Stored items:
----
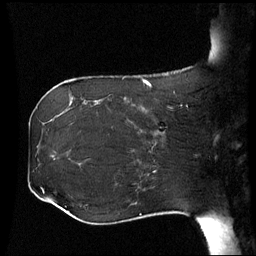
Breast MRI (dynamic contrast-enhanced), one sagittal slice; slice 20 of 60 in the series (ordered by position); dynamic contrast-enhanced series, image 2 of 3 at this slice position (ordered by acquisition); 1.5 T; TE 4.2 ms, TR 8.9 ms; 2.5 mm slice thickness; 256 × 256 image matrix, field of view 230 × 230 mm. Female patient, age 42 years. From the clinical record (not read from this slice): setting: breast cancer imaged before/during neoadjuvant chemotherapy; receptor status: HER2-positive.
Annotated regions visible in this slice (semi-automatic segmentation, software-assisted and operator-edited):
- analysis volume of interest (the breast-tissue region the enhancement analysis was run in; not a lesion): box from (x=106, y=102) to (x=173, y=150) px
- tumour enhancement mask (voxels above the 70 % enhancement threshold inside the analysis volume of interest): (x=136, y=107)–(x=142, y=133)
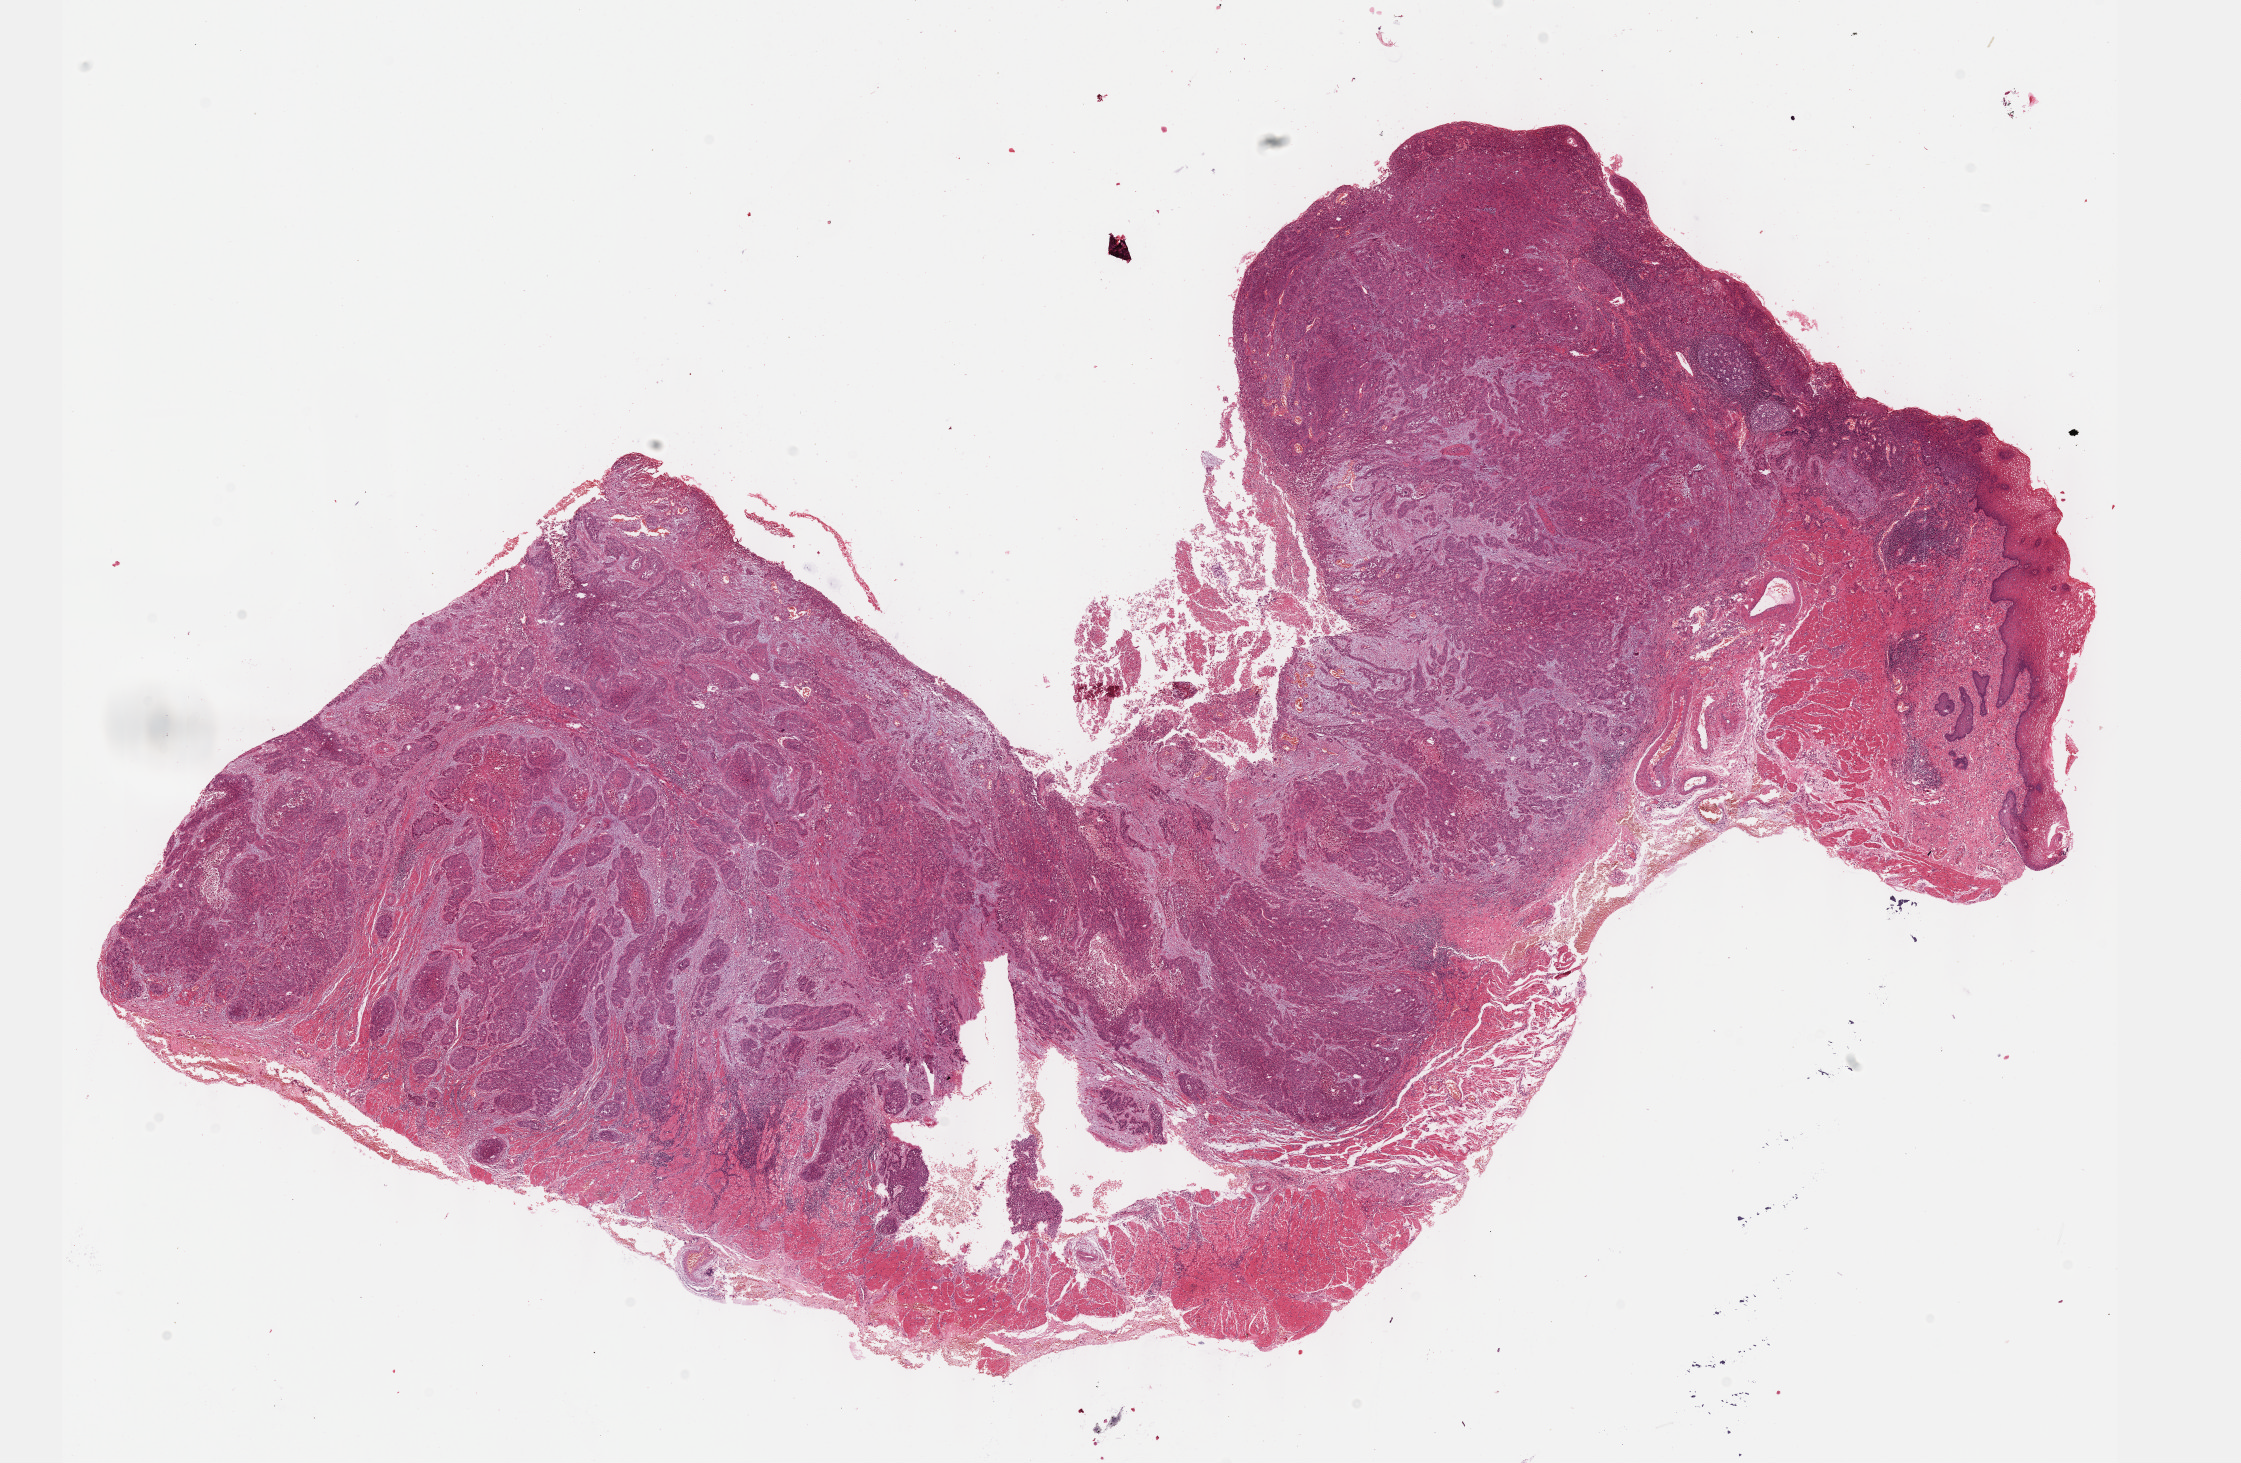
Whole-slide histology image, H&E, low-resolution overview of the scanned area, about 18.1 x 11.8 mm (slide scanned at 40x). Formalin-fixed paraffin-embedded (FFPE) diagnostic section. Sample: primary tumour, esophagus. Male, age 56 years at initial diagnosis. Histologic grade: G3 (poorly differentiated).
Histologic diagnosis: Squamous cell carcinoma, NOS (middle third of esophagus). AJCC pathologic stage: IIA.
----
EXERCISE DETAILS
Set down nothing but the lines from the one with "Whole-slide histology image, H&E, low-resolution" through the end of the records, keeping each line exactly as written and including both ends.

RESULT
Whole-slide histology image, H&E, low-resolution overview of the scanned area, about 18.1 x 11.8 mm (slide scanned at 40x). Formalin-fixed paraffin-embedded (FFPE) diagnostic section. Sample: primary tumour, esophagus. Male, age 56 years at initial diagnosis. Histologic grade: G3 (poorly differentiated).
Histologic diagnosis: Squamous cell carcinoma, NOS (middle third of esophagus). AJCC pathologic stage: IIA.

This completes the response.